» **Your instructions**: Copy each line below containing "general".

» **Data shown**:
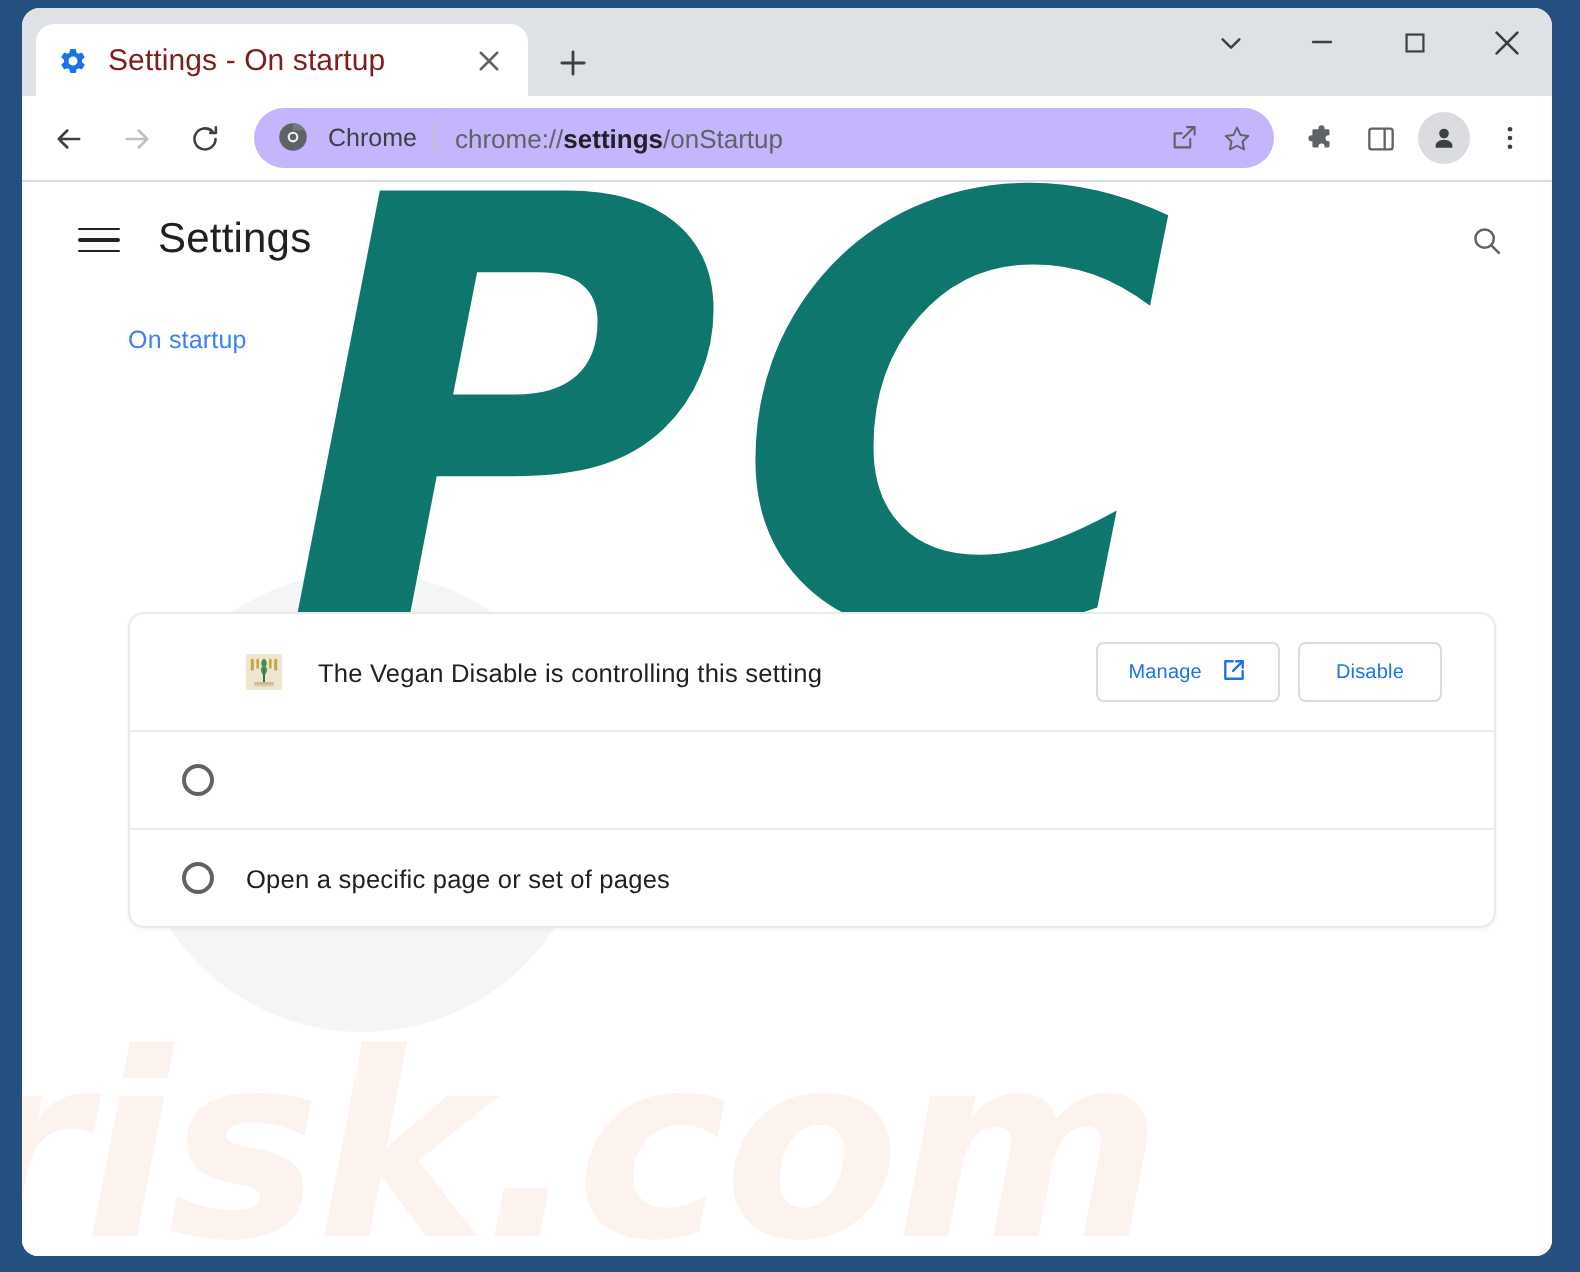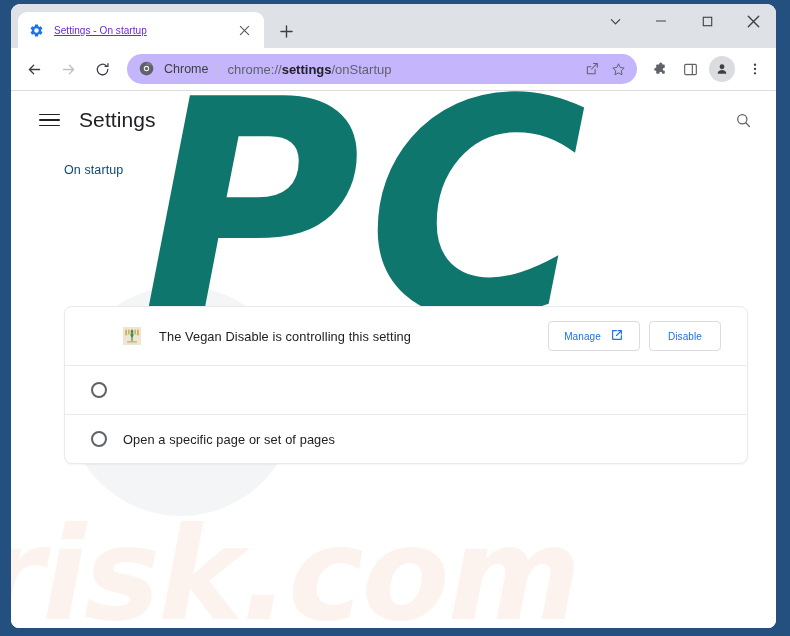--- a/index.html
+++ b/index.html
@@ -51,27 +51,26 @@
 
   #tab-favicon {
     width: 16px; height: 16px;
     flex: 0 0 16px;
     margin-right: 10px;
     display: flex; align-items: center; justify-content: center;
   }
 
   #tab-title {
     flex: 1 1 auto;
-    font-size: 10px;
-    color: #6d28d9;
+    font-size: 15px;
+    color: #7f1d1d;
     white-space: nowrap;
     overflow: hidden;
     text-overflow: ellipsis;
     letter-spacing: 0.05px;
-    text-decoration: underline;
   }
 
   #tab-close {
     width: 20px; height: 20px;
     flex: 0 0 20px;
     display: flex; align-items: center; justify-content: center;
     border-radius: 50%;
     color: #5f6368;
   }
 
@@ -276,21 +275,21 @@
     border-radius: 50%;
     color: #5f6368;
     flex: 0 0 30px;
   }
 
   #section-label {
     position: relative;
     z-index: 3;
     margin: 14px 0 0 53px;
     font-size: 12.5px;
-    color: #0c4a6e;
+    color: #3b82f6;
     letter-spacing: 0.1px;
   }
 
   
   #startup-card {
     position: absolute;
     left: 53px; top: 215px;
     width: 684px;
     background: #ffffff;
     border: 1px solid #e8eaed;

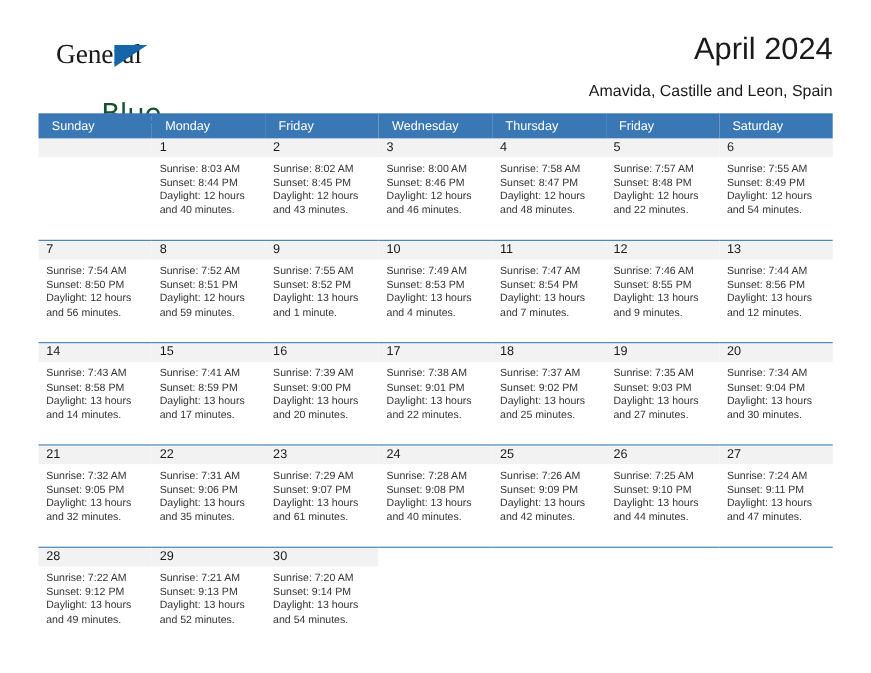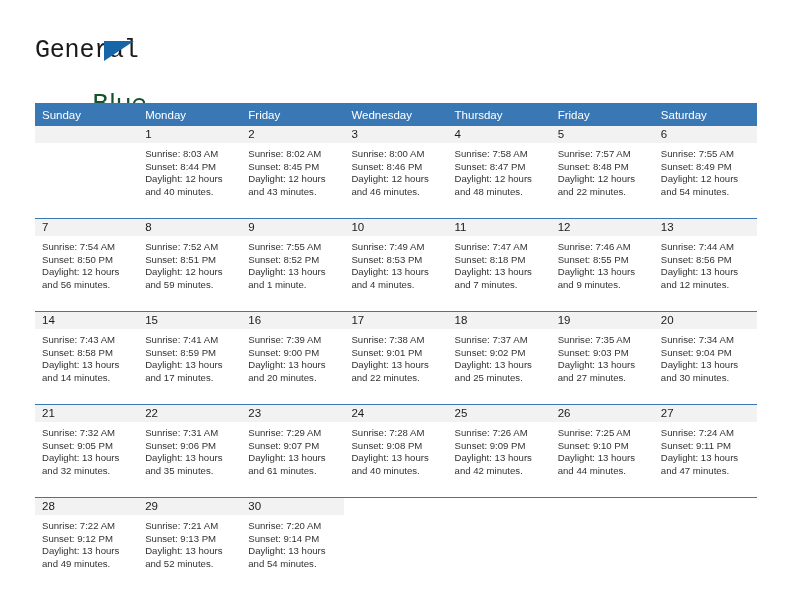--- a/index.html
+++ b/index.html
@@ -31,26 +31,26 @@
   }
   .logo {
     position: absolute;
     left: 0;
     top: 8px;
     width: 170px;
     height: 56px;
   }
   .logo-general {
     position: absolute;
-    left: 0;
+    left: 16px;
     top: 0;
     font-size: 25px;
     letter-spacing: -0.2px;
     color: #1a1a1a;
-    font-family: Liberation Mono, monospace;
+    font-family: Liberation Serif, serif;
   }
   .logo-tri {
     position: absolute;
     left: 69px;
     top: 5px;
     width: 0;
     height: 0;
     border-left: 30px solid #1565a8;
     border-bottom: 20px solid transparent;
   }
@@ -94,21 +94,21 @@
     table-layout: fixed;
   }
   .cal col { width: 103.14px; }
 
   thead th {
     background: #3a78b5;
     color: #ffffff;
     font-size: 11.5px;
     font-weight: normal;
     text-align: left;
-    padding: 5px 0 5px 7px;
+    padding: 5px 0 5px 12px;
     height: 13px;
     vertical-align: middle;
   }
 
   tbody tr.week-row > td {
     vertical-align: top;
     padding: 0;
     height: 92px;
     border-top: 1px solid #3a78b5;
   }
@@ -149,20 +149,24 @@
 <div class="page">
 
   <div class="topbar">
 
     <div class="logo">
       <span class="logo-general">General</span>
       <span class="logo-tri"></span>
       <span class="logo-blue">Blue</span>
     </div>
 
+    <div class="title-block">
+      <div class="cal-title">April 2024</div>
+      <div class="cal-subtitle">Amavida, Castille and Leon, Spain</div>
+    </div>
 
   </div>
 
   <table class="cal">
     <colgroup>
       <col>
         <col>
         <col>
         <col>
         <col>
@@ -299,21 +303,21 @@
             <div>Daylight: 13 hours</div>
             <div>and 4 minutes.</div>
           </div>
         </div>
           </td>
         <td>
             <div class="cell">
           <div class="daynum">11</div>
           <div class="info">
             <div>Sunrise: 7:47 AM</div>
-            <div>Sunset: 8:18 PM</div>
+            <div>Sunset: 8:54 PM</div>
             <div>Daylight: 13 hours</div>
             <div>and 7 minutes.</div>
           </div>
         </div>
           </td>
         <td>
             <div class="cell">
           <div class="daynum">12</div>
           <div class="info">
             <div>Sunrise: 7:46 AM</div>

» **Task output**:
   .logo-general {
       <span class="logo-general">General</span>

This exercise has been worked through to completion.